* [EXCERPT TO READ]
'Voluptuous panic upon an otherwise lucid mind.' - Roger Caillois
‘Carsten Höller's art is constantly pulling the rug out from under the way we look at the world' - a stand-out metaphor from Hayward director Ralph Rugoff at last night's much anticipated opening; taking over the Southbank space, Belgian artist Höller has certainly bought more than a bit of slapstick back to the art gallery.
Known best for his Turbine Hall slide installation at the Tate Modern - 'Test Site' - in 2006, Höller has repeatedly required not only active participation with his works, but a certain amount of bravado too. Decision is no different, with the whole show based around the concept of duality and - of course - decision making; it's kind of an exhibition full of Sliding Doors moments, minus the confusing Gwyneth Paltrow haircuts. The exhibition is undoubtedly fun (I will shy way from too much detail on the works as part of its dynamism stems from the unknown), but whether these moments of glee really push us to the artistic realisations Höller expects is something I'm still trying to decide on myself.
With mushroom carousels, dice shaped child’s playgrounds, roaming beds and (of course) outdoor slides, the show feels made for our Instagram generation. Furthermore, Höller's interest in the idea of the present/presence, the experience happening now which is so key to much of his work, taps brilliantly in to the modern FOMO-complex. Now we are all about the experience, the present, showing we were there, sharing our presence with the world so that our lives look like one long playground of brilliant moments. Within this contemporary context do the works thrive, or do Höller's pieces lose the provocation of spontaneous delight which their true effect relies on?

* [USING THE INFORMATION]
1. Pull from the Höller review the passage that starts at "Known best for" and ends after "decide on myself.", copied word for word.
2. According to the Höller review, what was the name of Höller's 2006 slide installation in the Turbine Hall at the Tate Modern?

* [RECORDS SHOWN]
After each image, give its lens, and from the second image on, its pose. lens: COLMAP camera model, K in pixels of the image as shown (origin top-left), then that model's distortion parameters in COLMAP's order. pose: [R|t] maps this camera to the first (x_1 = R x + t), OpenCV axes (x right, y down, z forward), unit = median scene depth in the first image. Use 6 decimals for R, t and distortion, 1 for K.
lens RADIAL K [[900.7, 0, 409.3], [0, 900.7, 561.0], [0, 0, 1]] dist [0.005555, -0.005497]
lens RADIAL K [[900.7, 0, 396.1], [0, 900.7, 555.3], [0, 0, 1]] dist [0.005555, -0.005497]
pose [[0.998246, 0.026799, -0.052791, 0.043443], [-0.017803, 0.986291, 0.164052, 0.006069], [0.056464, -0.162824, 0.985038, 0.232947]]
---
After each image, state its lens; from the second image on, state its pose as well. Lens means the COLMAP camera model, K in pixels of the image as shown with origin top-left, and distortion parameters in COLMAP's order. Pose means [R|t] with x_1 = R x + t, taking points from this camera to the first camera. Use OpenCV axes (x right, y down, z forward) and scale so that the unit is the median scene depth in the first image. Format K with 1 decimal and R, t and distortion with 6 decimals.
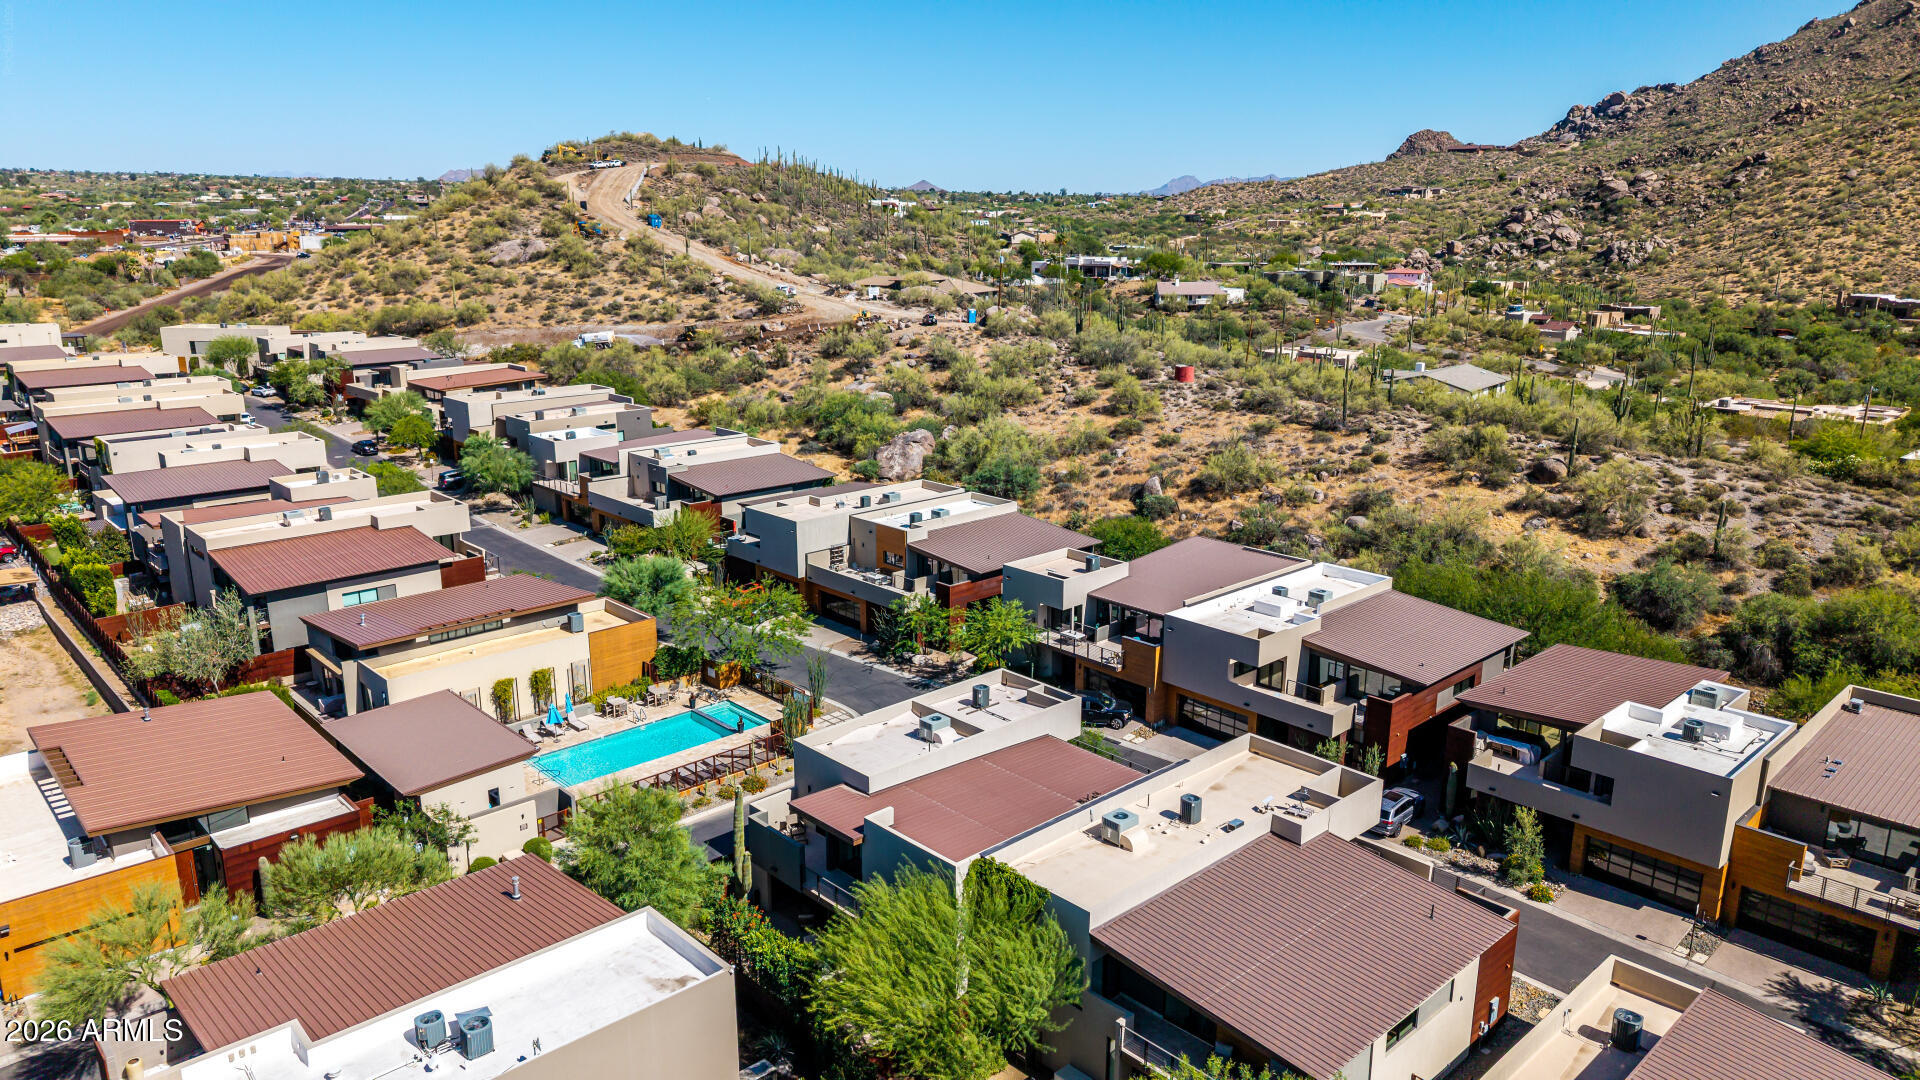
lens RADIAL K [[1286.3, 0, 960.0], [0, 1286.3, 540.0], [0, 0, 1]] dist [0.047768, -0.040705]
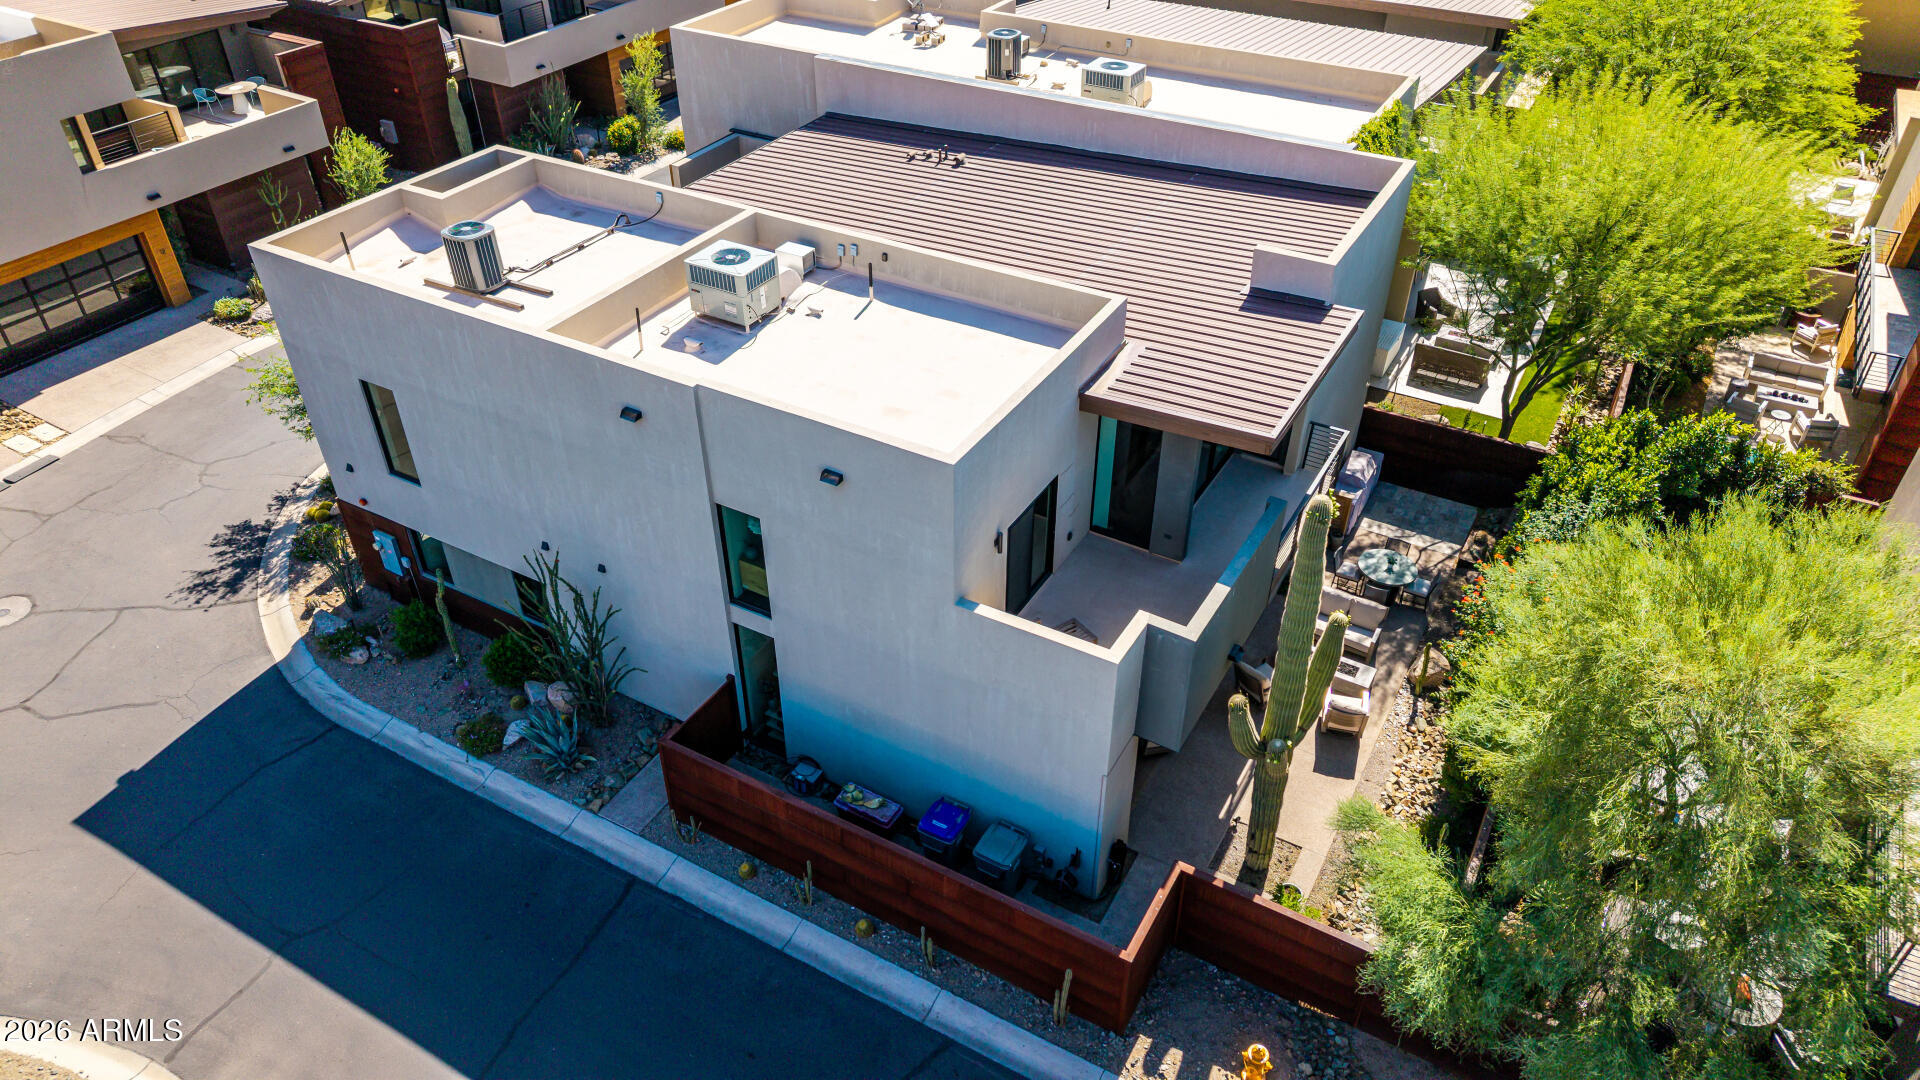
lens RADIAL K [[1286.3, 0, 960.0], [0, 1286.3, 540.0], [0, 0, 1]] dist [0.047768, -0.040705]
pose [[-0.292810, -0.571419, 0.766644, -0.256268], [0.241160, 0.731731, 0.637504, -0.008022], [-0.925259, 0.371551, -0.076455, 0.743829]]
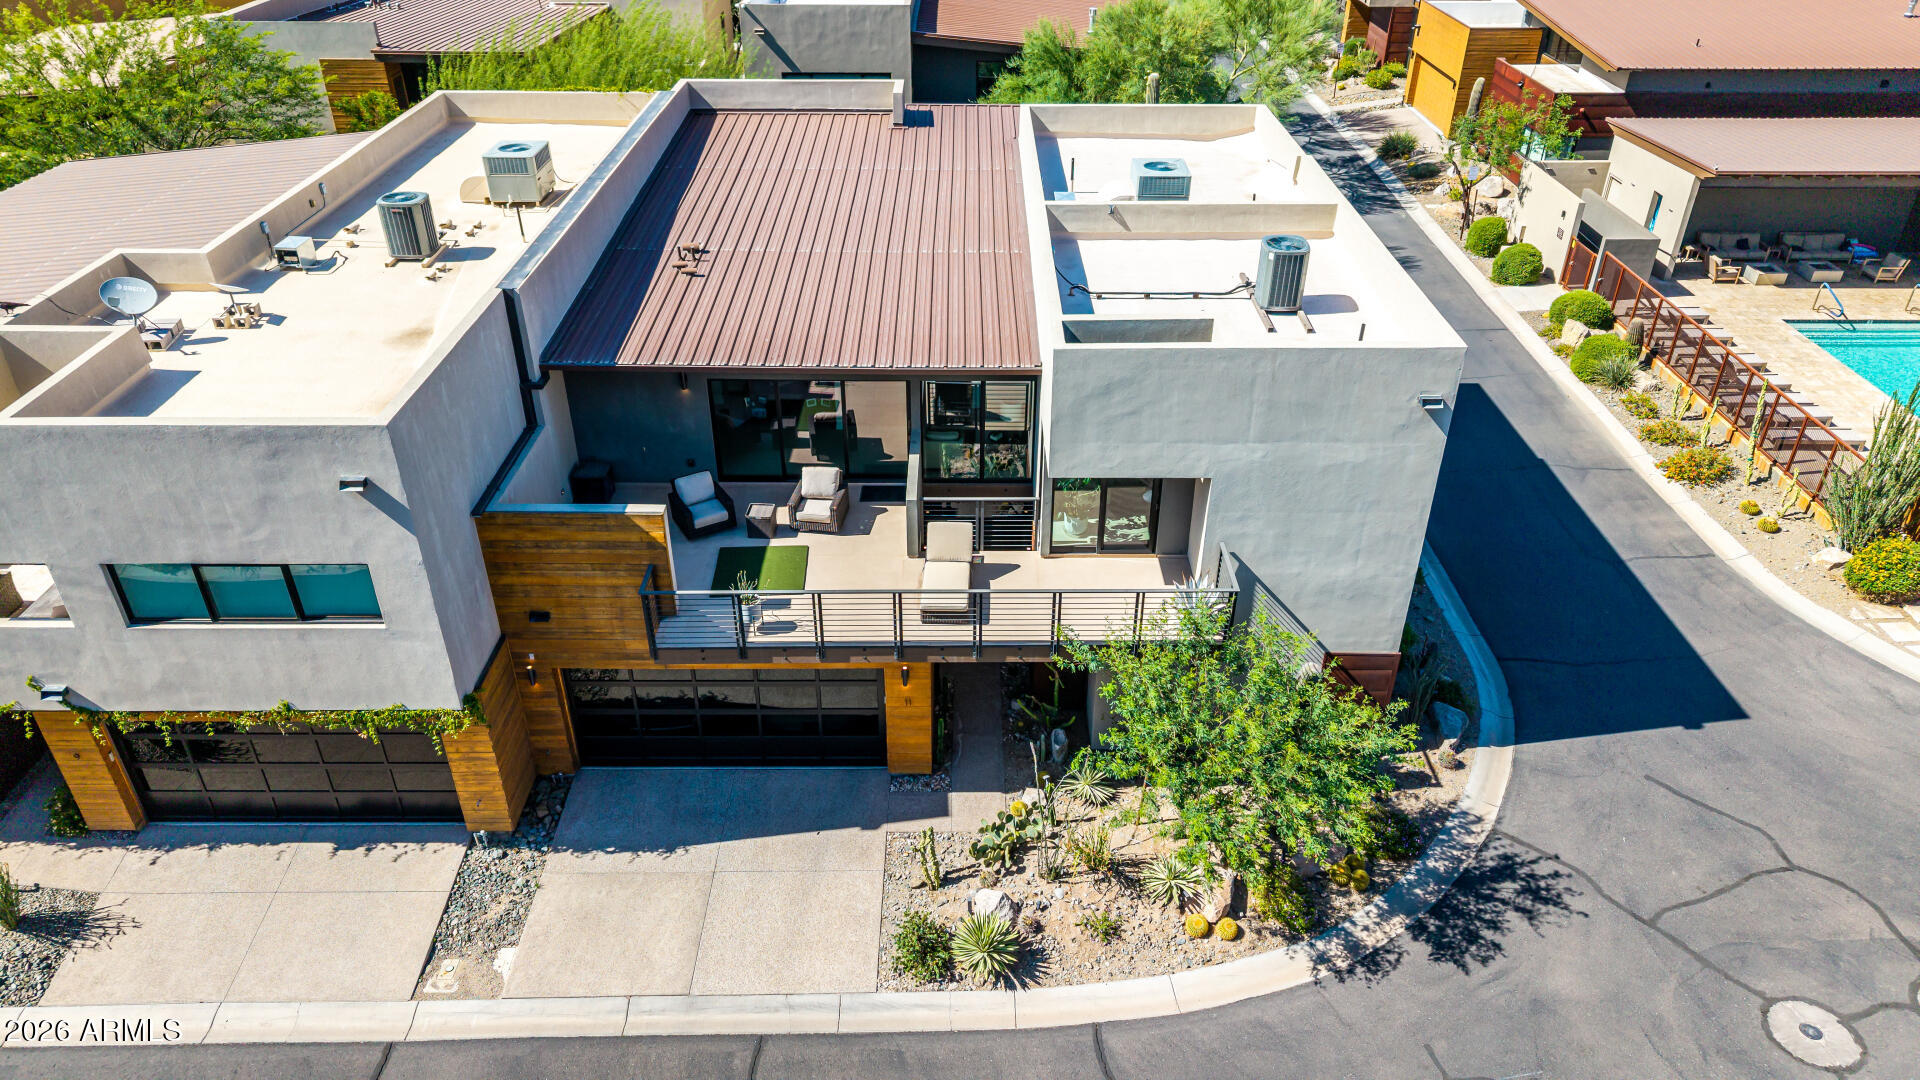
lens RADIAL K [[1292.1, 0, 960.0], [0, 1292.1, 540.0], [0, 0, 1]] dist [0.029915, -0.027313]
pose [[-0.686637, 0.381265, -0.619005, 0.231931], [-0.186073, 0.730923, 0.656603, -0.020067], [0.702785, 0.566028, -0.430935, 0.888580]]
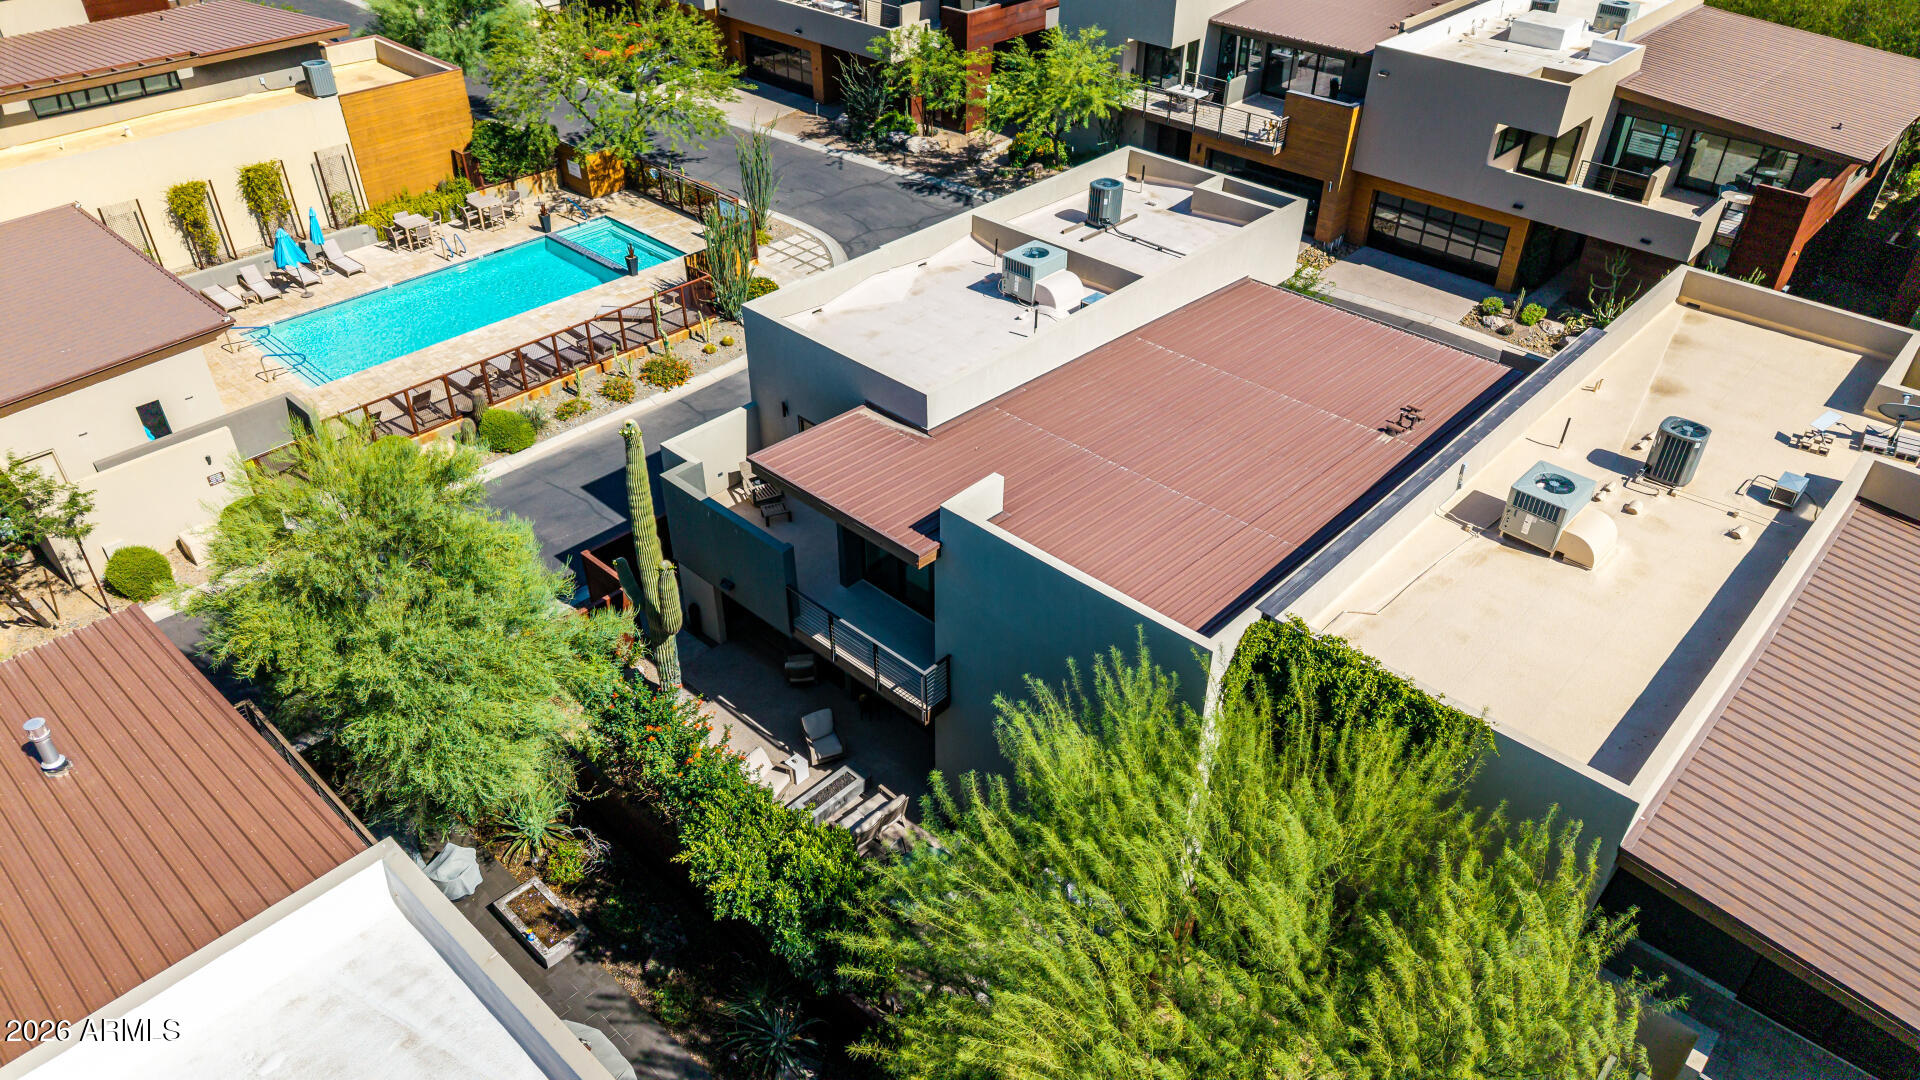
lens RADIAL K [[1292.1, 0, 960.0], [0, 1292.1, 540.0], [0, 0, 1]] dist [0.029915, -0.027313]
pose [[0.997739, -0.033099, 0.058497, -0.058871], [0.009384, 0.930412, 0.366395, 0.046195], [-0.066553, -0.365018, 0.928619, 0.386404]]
...
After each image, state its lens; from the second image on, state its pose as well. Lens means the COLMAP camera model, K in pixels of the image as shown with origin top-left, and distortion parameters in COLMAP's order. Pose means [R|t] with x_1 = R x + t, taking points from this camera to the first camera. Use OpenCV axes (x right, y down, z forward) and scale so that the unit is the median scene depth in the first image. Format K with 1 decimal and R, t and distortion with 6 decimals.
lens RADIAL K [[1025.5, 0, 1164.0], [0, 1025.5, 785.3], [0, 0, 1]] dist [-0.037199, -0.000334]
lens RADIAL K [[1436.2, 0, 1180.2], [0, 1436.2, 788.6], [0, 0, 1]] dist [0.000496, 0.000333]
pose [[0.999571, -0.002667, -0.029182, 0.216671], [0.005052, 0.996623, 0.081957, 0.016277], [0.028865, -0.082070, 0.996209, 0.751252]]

* [RESPONSES PER TASK]
1.
Known best for his Turbine Hall slide installation at the Tate Modern - 'Test Site' - in 2006, Höller has repeatedly required not only active participation with his works, but a certain amount of bravado too. Decision is no different, with the whole show based around the concept of duality and - of course - decision making; it's kind of an exhibition full of Sliding Doors moments, minus the confusing Gwyneth Paltrow haircuts. The exhibition is undoubtedly fun (I will shy way from too much detail on the works as part of its dynamism stems from the unknown), but whether these moments of glee really push us to the artistic realisations Höller expects is something I'm still trying to decide on myself.

2. 'Test Site'